___ Input data
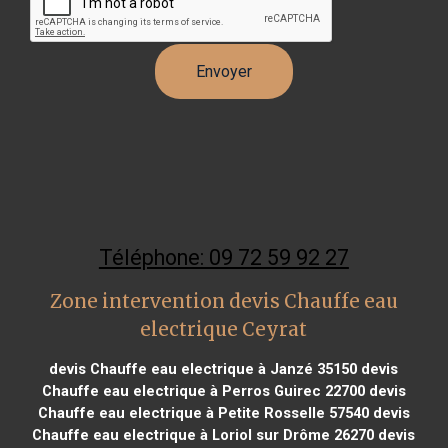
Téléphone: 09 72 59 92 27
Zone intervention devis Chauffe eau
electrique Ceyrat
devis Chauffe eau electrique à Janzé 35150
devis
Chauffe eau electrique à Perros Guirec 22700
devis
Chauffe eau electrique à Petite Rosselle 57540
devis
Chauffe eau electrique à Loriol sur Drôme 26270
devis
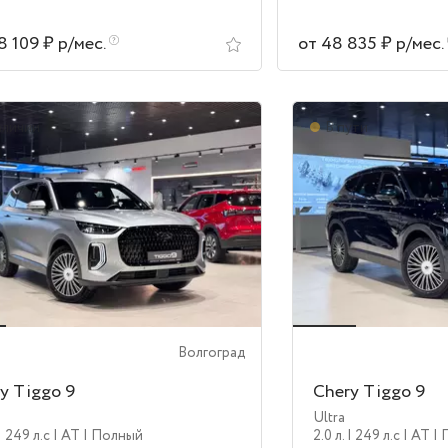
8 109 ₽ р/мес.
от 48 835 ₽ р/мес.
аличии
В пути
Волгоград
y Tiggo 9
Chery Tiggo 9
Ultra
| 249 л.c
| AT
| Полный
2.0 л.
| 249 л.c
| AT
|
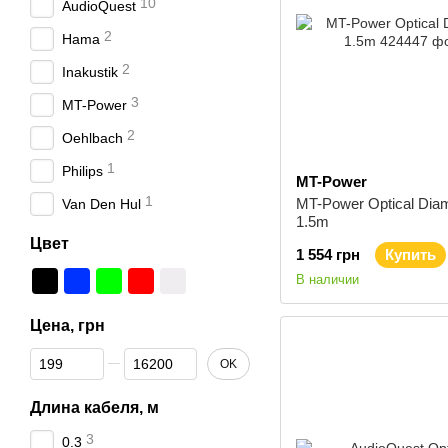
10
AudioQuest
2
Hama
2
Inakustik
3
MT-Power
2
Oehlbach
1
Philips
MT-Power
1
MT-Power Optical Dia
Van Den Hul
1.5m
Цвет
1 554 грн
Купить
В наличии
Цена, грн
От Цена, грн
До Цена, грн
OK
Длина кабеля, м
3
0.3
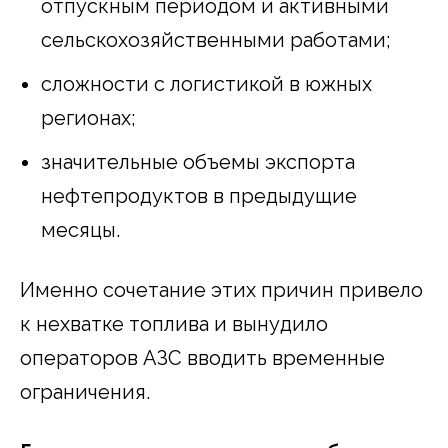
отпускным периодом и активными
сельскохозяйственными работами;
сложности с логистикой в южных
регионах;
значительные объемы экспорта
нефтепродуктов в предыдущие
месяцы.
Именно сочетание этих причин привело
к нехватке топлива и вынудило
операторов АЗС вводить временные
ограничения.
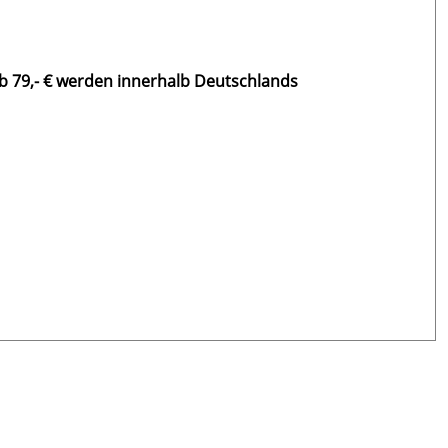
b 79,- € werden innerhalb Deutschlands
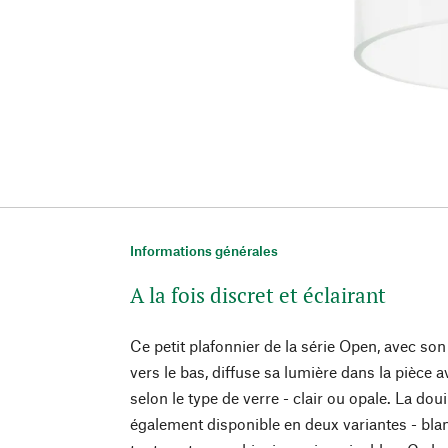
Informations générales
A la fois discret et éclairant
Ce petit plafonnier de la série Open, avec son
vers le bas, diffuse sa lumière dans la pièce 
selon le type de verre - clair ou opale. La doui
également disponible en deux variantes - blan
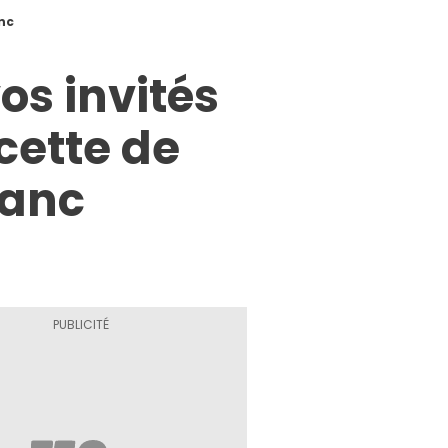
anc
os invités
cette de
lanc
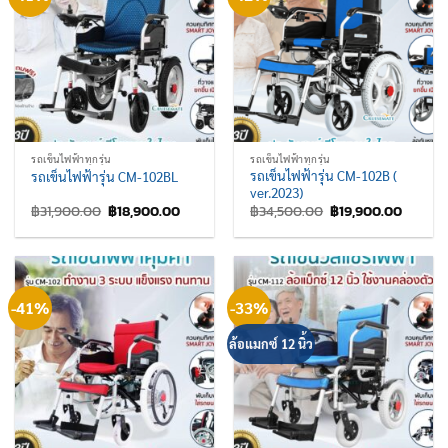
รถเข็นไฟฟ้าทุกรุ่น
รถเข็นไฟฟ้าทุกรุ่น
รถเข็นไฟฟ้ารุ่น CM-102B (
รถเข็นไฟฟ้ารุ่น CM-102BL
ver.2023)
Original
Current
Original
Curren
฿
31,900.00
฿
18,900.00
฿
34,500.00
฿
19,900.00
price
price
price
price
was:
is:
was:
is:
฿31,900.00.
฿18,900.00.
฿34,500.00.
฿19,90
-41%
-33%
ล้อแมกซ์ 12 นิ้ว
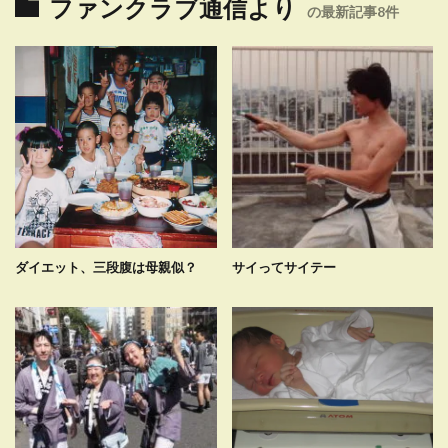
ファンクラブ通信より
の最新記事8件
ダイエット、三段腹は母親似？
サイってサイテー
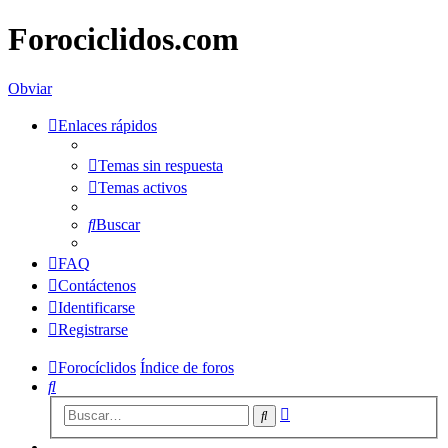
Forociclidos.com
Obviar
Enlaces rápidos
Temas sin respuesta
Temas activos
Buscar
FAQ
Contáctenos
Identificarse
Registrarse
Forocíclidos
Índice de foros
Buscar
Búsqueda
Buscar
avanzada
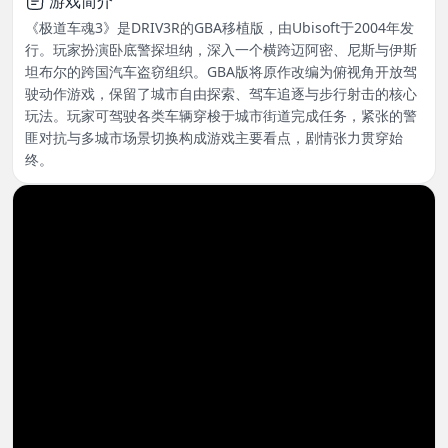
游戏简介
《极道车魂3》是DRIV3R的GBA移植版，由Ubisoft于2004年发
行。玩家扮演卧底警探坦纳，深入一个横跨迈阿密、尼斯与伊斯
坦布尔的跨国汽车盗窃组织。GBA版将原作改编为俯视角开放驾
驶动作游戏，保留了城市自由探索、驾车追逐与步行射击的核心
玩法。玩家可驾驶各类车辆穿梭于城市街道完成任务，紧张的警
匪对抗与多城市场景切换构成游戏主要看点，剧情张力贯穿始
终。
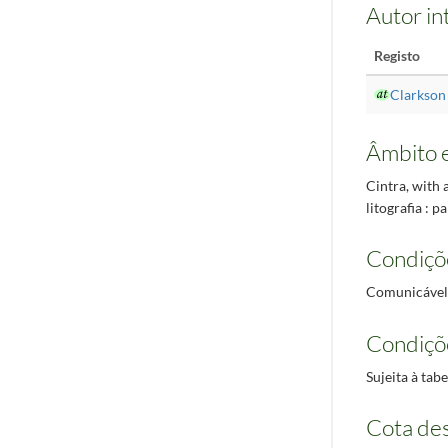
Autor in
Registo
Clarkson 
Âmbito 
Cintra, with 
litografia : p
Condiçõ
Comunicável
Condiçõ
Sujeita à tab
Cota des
______
No pictures should appear in the copy; write out exactly the lines from the one containing "驶动作游戏，保留了城市自由探索、驾车追逐与步行射击的核心" through the end of the material.

## Your solution
驶动作游戏，保留了城市自由探索、驾车追逐与步行射击的核心
玩法。玩家可驾驶各类车辆穿梭于城市街道完成任务，紧张的警
匪对抗与多城市场景切换构成游戏主要看点，剧情张力贯穿始
终。
Autor in
Registo
Clarkson 
Âmbito 
Cintra, with 
litografia : p
Condiçõ
Comunicável
Condiçõ
Sujeita à tab
Cota des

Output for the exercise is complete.